Heart health:  There are different types of fats and polyunsaturated fatty acids Viz. (PUFA), monounsaturated fatty acids (MUFA) and saturated fats have all made headlines especially in relation to health in one form or the other.  Among these, PUFA are the types of fats which have a type of linkage in their composition that makes them susceptible to being disturbed by free radicals.  Excessive intake of a type of PUFA, called omega 6 fatty acid, is known to increase the risk of developing heart disease in the long term. Vitamin E, due to its antioxidant properties can negate the harmful effects of omega 6 fats, thereby preventing hardening of arteries and controlling inflammation that usually cause blocks in the arteries of the heart.
Vitamin E intake can also correct and prevent irregular heart rhythms that could be one of the major symptoms of vitamin E deficiency that is set off either due to prolonged poor intake or in certain chronic illnesses that result in poor absorption of this nutrient.
Cancer:  The omega 6 fatty acids are also implicated in tumour growth mainly due to their pro-inflammatory effects, which means that they promote inflammation in our body cells.  Vitamin E counteracts this inflammatory effect of omega 6 fats and helps reduce the risk of cancer.
Sources of Vitamin E
As with everything else, natural known sources of nutrients are always safer and are recommended over concentrated supplements that can harm in the long run.  Both the Indian Council of Medical Research (ICMR) and the American Heart Association recommend getting this nutrient from a well-balanced diet comprising of a good combination of foods from all food groups such as vegetables, nuts, oil, fruits and whole grain cereals.
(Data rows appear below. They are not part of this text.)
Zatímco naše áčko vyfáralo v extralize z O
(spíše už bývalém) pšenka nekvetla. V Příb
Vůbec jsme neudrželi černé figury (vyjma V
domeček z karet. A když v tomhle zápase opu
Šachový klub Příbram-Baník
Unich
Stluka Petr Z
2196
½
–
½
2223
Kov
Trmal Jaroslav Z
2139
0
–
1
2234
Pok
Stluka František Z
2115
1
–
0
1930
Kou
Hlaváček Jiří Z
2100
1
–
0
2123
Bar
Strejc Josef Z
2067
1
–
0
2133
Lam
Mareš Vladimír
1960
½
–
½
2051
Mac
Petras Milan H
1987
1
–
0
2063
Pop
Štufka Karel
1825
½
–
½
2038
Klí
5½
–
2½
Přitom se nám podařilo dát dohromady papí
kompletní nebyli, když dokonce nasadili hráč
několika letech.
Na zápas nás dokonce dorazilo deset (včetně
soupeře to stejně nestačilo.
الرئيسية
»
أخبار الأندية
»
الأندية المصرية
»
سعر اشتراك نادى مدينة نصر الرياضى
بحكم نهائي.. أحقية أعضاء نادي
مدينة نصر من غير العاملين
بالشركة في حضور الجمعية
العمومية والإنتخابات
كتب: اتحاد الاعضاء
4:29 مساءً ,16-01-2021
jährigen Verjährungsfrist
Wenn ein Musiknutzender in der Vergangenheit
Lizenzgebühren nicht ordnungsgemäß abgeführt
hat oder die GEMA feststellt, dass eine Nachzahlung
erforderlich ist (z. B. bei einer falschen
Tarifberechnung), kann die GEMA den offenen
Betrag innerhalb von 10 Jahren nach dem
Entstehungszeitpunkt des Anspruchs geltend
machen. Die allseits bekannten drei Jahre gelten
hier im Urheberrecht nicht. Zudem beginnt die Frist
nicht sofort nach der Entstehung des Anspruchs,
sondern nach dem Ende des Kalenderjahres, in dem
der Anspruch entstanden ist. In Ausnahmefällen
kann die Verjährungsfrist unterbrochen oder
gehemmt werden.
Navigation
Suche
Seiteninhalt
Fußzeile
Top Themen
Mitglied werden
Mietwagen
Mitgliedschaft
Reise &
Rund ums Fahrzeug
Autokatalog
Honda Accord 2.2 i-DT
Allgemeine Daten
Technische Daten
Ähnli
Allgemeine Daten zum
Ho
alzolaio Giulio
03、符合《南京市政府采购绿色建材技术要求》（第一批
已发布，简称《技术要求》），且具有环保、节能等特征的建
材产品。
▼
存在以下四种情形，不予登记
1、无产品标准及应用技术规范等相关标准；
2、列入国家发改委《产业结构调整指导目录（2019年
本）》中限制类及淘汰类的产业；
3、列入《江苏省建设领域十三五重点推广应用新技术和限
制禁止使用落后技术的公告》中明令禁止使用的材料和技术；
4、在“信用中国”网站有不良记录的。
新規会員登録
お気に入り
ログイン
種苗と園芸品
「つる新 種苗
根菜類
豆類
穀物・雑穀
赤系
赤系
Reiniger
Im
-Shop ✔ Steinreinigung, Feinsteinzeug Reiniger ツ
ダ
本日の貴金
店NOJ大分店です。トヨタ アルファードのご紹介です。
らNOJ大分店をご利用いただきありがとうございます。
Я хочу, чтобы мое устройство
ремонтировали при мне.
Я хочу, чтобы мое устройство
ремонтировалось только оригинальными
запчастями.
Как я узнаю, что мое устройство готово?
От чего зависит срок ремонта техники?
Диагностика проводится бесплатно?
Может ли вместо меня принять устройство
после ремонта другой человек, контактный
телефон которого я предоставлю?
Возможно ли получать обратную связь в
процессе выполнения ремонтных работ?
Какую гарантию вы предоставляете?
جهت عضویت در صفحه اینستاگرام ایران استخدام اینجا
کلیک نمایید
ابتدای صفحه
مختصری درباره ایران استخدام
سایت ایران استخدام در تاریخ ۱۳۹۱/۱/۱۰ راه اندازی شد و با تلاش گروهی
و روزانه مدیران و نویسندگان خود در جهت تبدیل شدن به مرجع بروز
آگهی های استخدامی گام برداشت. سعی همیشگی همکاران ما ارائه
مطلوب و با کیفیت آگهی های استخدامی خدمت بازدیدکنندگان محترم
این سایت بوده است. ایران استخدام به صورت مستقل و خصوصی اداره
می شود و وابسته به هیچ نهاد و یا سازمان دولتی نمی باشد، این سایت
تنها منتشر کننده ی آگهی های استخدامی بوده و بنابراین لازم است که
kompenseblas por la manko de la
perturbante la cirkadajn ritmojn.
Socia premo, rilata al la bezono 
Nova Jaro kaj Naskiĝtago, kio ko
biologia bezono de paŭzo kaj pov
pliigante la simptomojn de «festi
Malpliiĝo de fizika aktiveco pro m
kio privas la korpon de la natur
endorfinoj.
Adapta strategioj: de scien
The US Food and Drug Administration (FDA) recommend a daily intake of 15 mg of vitamin E per day for adults from natural foods. When we talk about foods rich in vitamin E, wheat germ and wheat germ oil grab the headlines.  One tablespoon of any one of these sources can meet the daily requirements.  Wheat germ is the healthy part of the wheat grain that sprouts and grows into the plant.  Most nutrients are found in this part along with Vitamin E.  However, the germ is removed while processing wheat to make flour or other processed products.  Fresh milled whole wheat flour is a good source of vitamin E.  Wheat germ is also now available and adding a tablespoon in the daily breakfast may be a great way of getting the required dose of vitamin E.
Since Vitamin E is a fat-soluble nutrient, some amount of fat is required along with vitamin E rich foods to help your digestive system absorb the vitamin effectively.  Add a dash of healthy oils such as olive, canola, rice bran, groundnut or mustard oil while making a delicious vitamin E rich dish!
Spinach: One of the most easily available greens, spinach offers about 20 % of the daily requirements of vitamin E in one cup of cooked spinach.
Almonds: These tasty nuts turn out to be a good source of vitamin E since it combines both healthy fats and vitamin E in a great combination. Vitamin E, being fat soluble, is best absorbed in presence of fats as already discussed. About 10 numbers of almonds provide close to 50 % of the daily needs of the nutrient.
Fish: Some fish, especially salmon and swordfish are a fair source of Vitamin E, giving about 8 to 10 % of the daily dose in 100 grams portion of fish.